As for Dutch, I've already prattled on about that before: Mainz is only a couple of hours from Dutch-speaking territory, I already have studied the basics of Dutch grammar and it's easy. As you can see from the examples I gave, most vocabulary echoes both English and German. And when I studied Dutch I felt centred, in the zone... like I do with Japanese and heroin (strange but true).
I need to make up my mind soon... and now it's a quarter to midnight, nothing has been done. I am drowning in word lists for fish, bread rolls and tomato sauce... How do I come up with a programme, by myself, to focus the skills I need to build up? (Without wasting time or running round in circles..?)
I have lost one decade solid of my life to heroin and mental ill-health. The decade before that was pretty much scuppered by health concerns, too ~ though I wasn't a full-on addict (it's difficult to date precisely when which problem began because they're so interwoven and in the beginning I was extremely cautious with heroin. I had no intention of getting addicted and so continuously "picked it up" (as NA say) ~ loved it, but forced myself to renounce it. This happened again and again over a period of years. Somehow the occasions when I used crept closer and closer together until I found myself withdrawing without even knowing it!... And THAT is a long story...
Now I must go. Has anyone any advice on what I should do? And how??
Links:
Mainz Translation, Language and Culture BA: www.fb06.uni-mainz.de/deutsch/261.php#balct
Birkbeck: Modern Languages with two of: German, French, Japanese, Portuguese, Spanish www.bbk.ac.uk/study/ug/spanishstudies/UBAFRGEM.html
Here's an some interesting stats:
TOP 10 INTERNET LANGUAGES by number of users: www.internetworldstats.com/stats7.htm
English is number one with just under 500 million, Chinese number two with just over 400 million. German comes just ahead of Arabic ~ about 72 million... French is 57 million...
MUSIC:
KAREL FIALKA: HEY MATTHEW
Produced for just £200 from the singer's Bradford & Bingley account, this got to #2 in the UK chart, it's called "New Wave" and that's it really
OK I'll try and be polyglot:
Deze hier is een £200 productie van het engelse sangschrijver Karel Fialka. Het is wel goed. Och! It moet nu gaan! Ik heb niet maar toe zeggen!
OK, tot later
And a good afternoon
-
A lovely walk on the beach at Caswell with Daughter, Son-in-law,
GrandDaughter2, Husband and dogs. The weather was mild and dry and the
waves were much m...
8 hours ago
10 comments:
Why do you want to learn 2 languages at once ? One is already difficult enough and then japonese ?? Wait until you have a Japonese girlfriend then maybe it's worthwhile. German is quiet easy to learn for an anglophone, I don't talk about grammar just speaking and all Britts I know have no or a very little accent when they speak German, that's really amazing.
To your question about the Belgian Royal family of course they speak French in private. But they have to speak flemish of course too. That's why this stupid language quarrel came up that's because all well educated Flemishs spoke French in the past century and only the workers and farmers with little education spoke flemish. That's why they are so full of inferiority complex and insist that the Waloons speak flemish now. But as only so few people in the world speak dutch (or flemish that's the same at least written) nobody sees the reason why to learn it. A Waloon prefers to learn english. Of course the politicians exploit this situation and create a language war. The people go very well together besides some extremists,and if a flemish doesn't speak french, they speak English and the Waloon answers in English too. You will realize that when you arrive in Brussels' airport,lots of things are indicated in English because the French and Flemish words are too long and would take too much room. Look you have the Brussels' Airlines, and not "Lignes d'aviation de Bruxelles", and "Brussels Luchtwegen leinen" !

[RECORD EXCERPTS]
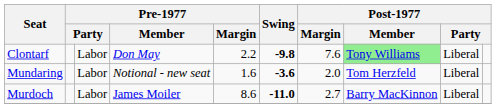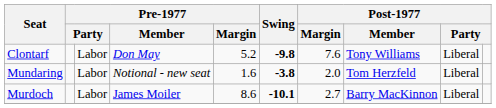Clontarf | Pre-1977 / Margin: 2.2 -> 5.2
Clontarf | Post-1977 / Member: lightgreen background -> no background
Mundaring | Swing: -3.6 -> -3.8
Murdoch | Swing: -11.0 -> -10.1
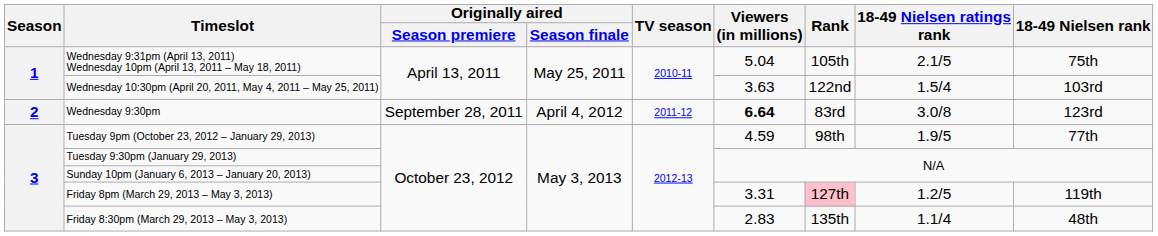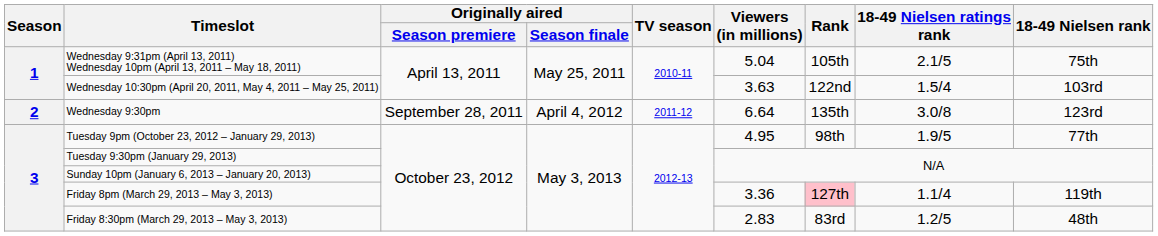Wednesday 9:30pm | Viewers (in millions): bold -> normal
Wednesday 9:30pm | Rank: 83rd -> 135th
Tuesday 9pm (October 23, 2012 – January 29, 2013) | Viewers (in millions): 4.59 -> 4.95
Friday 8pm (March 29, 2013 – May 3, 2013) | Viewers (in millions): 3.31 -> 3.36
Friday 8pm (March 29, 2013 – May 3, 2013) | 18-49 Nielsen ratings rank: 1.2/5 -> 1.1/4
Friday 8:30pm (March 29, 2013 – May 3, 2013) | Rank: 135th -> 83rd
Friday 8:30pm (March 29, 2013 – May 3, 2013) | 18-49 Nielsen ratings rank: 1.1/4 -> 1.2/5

[SET PROBLEM A] Extract the passage from the language-learning post starting at "As for Dutch, I've" and ending at "round in circles..?)".
[SET PROBLEM B] In the language-learning post, how much did the production of "Hey Matthew" cost?
[SET PROBLEM C] Write what follows in the language-learning post, picking up right after its last sentence.

[WRITTEN RESPONSE A]
As for Dutch, I've already prattled on about that before: Mainz is only a couple of hours from Dutch-speaking territory, I already have studied the basics of Dutch grammar and it's easy. As you can see from the examples I gave, most vocabulary echoes both English and German. And when I studied Dutch I felt centred, in the zone... like I do with Japanese and heroin (strange but true).
I need to make up my mind soon... and now it's a quarter to midnight, nothing has been done. I am drowning in word lists for fish, bread rolls and tomato sauce... How do I come up with a programme, by myself, to focus the skills I need to build up? (Without wasting time or running round in circles..?)

[WRITTEN RESPONSE B] £200

[WRITTEN RESPONSE C]
Brussels airport would be 'Aéorport de Bruxelles' and 'Luchthaven van Brussels' on one sign ! horrible !
BTW Fishstick in French is also Fishstick !
Just found your comment about dutch ! I can't help you, I understand dutch but I can't write it !
BTW in 19th century French also was the language for educated and noble people in the Netherlands !
Yup, us yanks call them fish sticks.
Good luck learning German.
Janice~
Gleds, I think I'd tackle one at a time if I was you and become proficient rather than average in two or three.
I think that really becoming proficient at one language would be enough. Why not enroll in some courses and give it a whirl? The only way to be a translator would be to actually have courses from an accredited university. Why not talk to the foreign language professors there and see what can be arranged? I hope that you give it a go.
Can't you just learn one language at a time? Good luck with it all.
Sounds like you're going five different directions all at once with these languages. It seems to me like you're just going to have to pick one and go with it if you want to translate, but what do I know. I have enough trouble with just one language. Ages ago I took French classes in high school. I just got to the point where I was getting it and then I quit. So much for that.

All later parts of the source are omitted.